第8話

「音楽でもかけよう」

 薄く流れ始めたのはピアノの音だった。優しさと諦めが同居しているような音。

「バッドに入らないためだよ。音楽を聴くというより、他の音を遮断するため。どうせ間もなく聞こえなくなるから。……こういうのは好き?」

「うん。……好き」


 ラヴェル、プーランク、サティ、フォーレ。どこかで聞いたことがあるような気がして、頭の中にフランスの作曲家が何人か浮かんだけれど、結局誰なのかよくわからなかった。でも、そんな面倒なことを考えるのはやめちゃおう。だって面倒なんだもの。……頭の中がゆらゆらと揺れ出す。そのうちに後頭部がぽかんと抜けおちた感じがした。


 宇宙人がラブソファに移動してきて、わたしの上に乗って、膝で脚を割って、ゆっくりとキスを始める。唇を合わせ目を割って、ゆっくり舌が入ってくると、次第に音楽が遠くなっていった。それと同時に周囲がどんどん暗くなっていき、何も見えなくなった。


 舌の根元まで探られる。柔らかい粘膜が舌先で撫でられて、増えた唾液が口の端から流れる。……キスをしてるだけなのに下腹部が熱く腫れてきている。皮膚に軽く触れられただけでも強いズキズキした快感が体の奥に走っていく。


 目を開ける。何も見えない。不安なはずなのだけれどそうでもなくて、どうでも良くて、すうっと自分そのものが消えていった。消滅していくことが気持ちいいだなんて知らなかった。

(そういえばさっき、後頭部落っことしちゃったんだっけ。どこに行ったのかな?)


 ふと気がつくとわたしは大きな穴の淵に立っていた。

 穴は巨木のそばにあった。そこは森の中でとても静かだった。

 直径五メートルほど、深さはもっとあるだろう。暗いので穴の底は見えない。わたしはここに入りたい、いつかきっと入るだろう。

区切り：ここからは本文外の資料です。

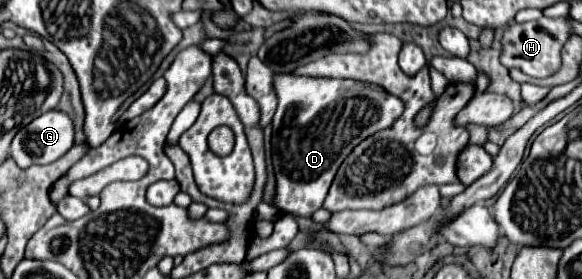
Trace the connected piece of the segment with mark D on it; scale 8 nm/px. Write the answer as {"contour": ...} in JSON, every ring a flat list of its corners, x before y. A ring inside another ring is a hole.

 でもなぜかわたしの体には巨木から伸びてきている蔓がしっかりと巻きついていて、そこから先には行かれない。


「ここ、入りたい。ねえ、この穴に埋めて」

「ん? 埋める?」

 近くで宇宙人の声がした。側には誰もいないのに。

「そう。早く穴に埋めて」

「そっか、埋めて欲しいのか。まぁでも、もうちょっと待ってよ。すごく深く埋めてあげるから」


 わたしは早く穴に入りたくて仕方なかった。もうそれしか考えられない。何もかも忘れてしまった。


「ねえ、早く、早く。お願い」

「せっかちだな、もう我慢できないの?」

 わたしは頷いた。

「うん、我慢できない。早く。お願い。早く……」


 だって目の前に穴があるのだ。

 わたしは体に絡みついた蔓を外そうともがきながら、深い穴の奥だけを見つめていた。

 苦しい、鬱陶しい、体。

 巨木から派生してきた蔓はとても強くて、わたしの力では外すことができない。

 そんなことをしているうちに、わたしに絡みつく蔓に枝が生え、そこからさらに伸び始めた。

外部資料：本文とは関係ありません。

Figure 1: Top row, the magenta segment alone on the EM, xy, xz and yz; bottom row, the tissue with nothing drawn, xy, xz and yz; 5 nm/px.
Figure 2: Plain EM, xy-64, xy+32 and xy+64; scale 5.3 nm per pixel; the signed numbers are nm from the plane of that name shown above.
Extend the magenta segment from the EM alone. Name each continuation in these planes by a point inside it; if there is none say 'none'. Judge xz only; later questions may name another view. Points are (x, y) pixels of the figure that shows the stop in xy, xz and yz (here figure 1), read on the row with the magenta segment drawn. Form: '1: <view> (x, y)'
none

 その枝には、白みがかった青の、丸みを帯びた小さな葉がたくさんついていた。なんとなくユーカリの葉に似ていた。


 それらの葉がわたしの体中を撫で、敏感な場所にぴたりと吸いついてくる。唇に、首筋に、乳房に、乳房の頂に。そしてさらに別の枝が秘部の蜜口や花芯を探るように撫で、しゅるしゅると奥にまで入り込んでくるのだった。

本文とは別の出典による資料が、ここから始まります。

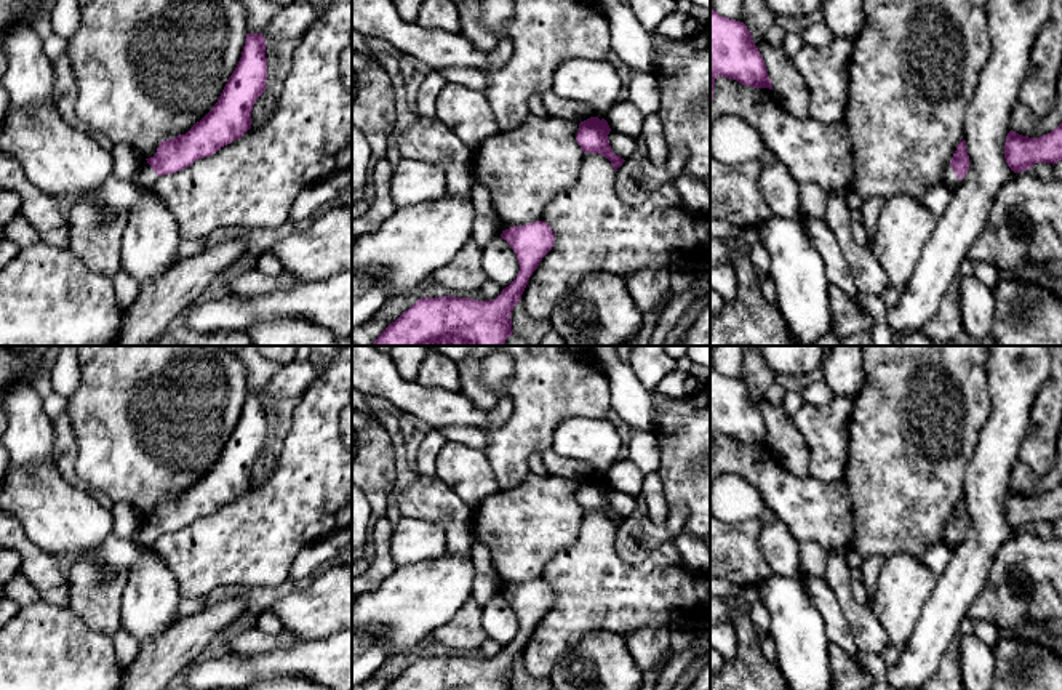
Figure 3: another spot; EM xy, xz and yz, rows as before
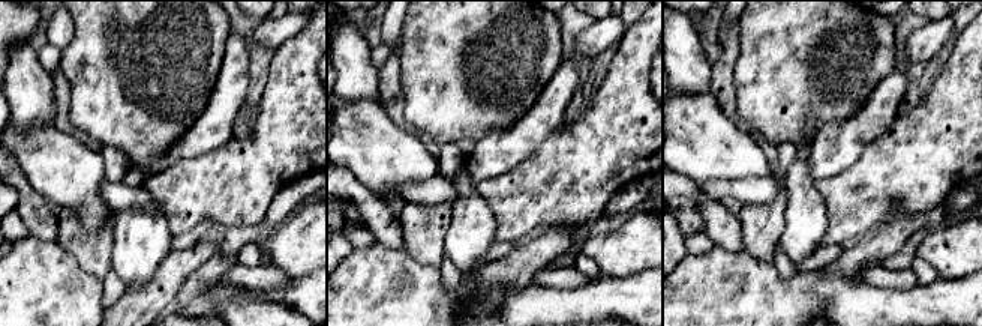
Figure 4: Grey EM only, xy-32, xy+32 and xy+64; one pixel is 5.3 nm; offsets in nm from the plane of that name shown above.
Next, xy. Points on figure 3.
1: xy (146, 176)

 枝の先が恥骨の裏側をポンポンと叩き、乳首に細い枝が絡みつき、きゅうっと締め付けられると、体がビクンと痙攣して、次の瞬間に体が屋根を突き破り、夜の空まで移動した。

(わっ!)

 あっという間に下界が遠くなる。空の上から、キラキラした夜景を眺めた。


「きれい。キラキラしてる」

「そっか、良かった。じゃあ、入れるよ」

 宇宙人の声がして、枝ではなくて、木の幹がずぶずぶとわたしの中に入り込んできた。いったいどうなってしまったのかよくわからない。そのまま喉元まで串刺しにされてしまった。

「あ、あ、あ」

 体中に巻きついていた蔓がすべてぱらりと外れ、急降下する。わたしはあっという間に深い穴の中にいた。


「どう、気持ちいい?」

 喉元まで木の幹を突っ込まれているから返事なんかできるわけがない。

 わたしは喘ぎながら、さらに穴の中をどこまでも落ち続けた。目を開けても何も見えない。闇が広がっている。


 そのときふと、ブラックホール? と思った。

 その思いつきは良かったのか悪かったのか、突然体に遠心力がかかった感じになって別の方向へふっ飛ばされ、圧力がかかり、ものすごいスピードで飛び始めた。


「ワープ?」

 思わずそうつぶやくと、

「そっか今ワープしてるんだね。もう、キラキラしてないの?」

また、どこからか宇宙人の声が聞こえた。いないのに。

「ブラックホールかなぁ」

 そう答えながら、わたしって発想が貧困なのかな、と頭のどこかで考えた。周りの風景は昔のSF映画みたいな感じがしたから。

「ふーん、じゃあ今ちゃんと宇宙にいるんだね」

 宇宙人がクスクス笑っている。姿は見えない。声しかしない。けれど、近くにいるってわかる。だからわたしは不安じゃない。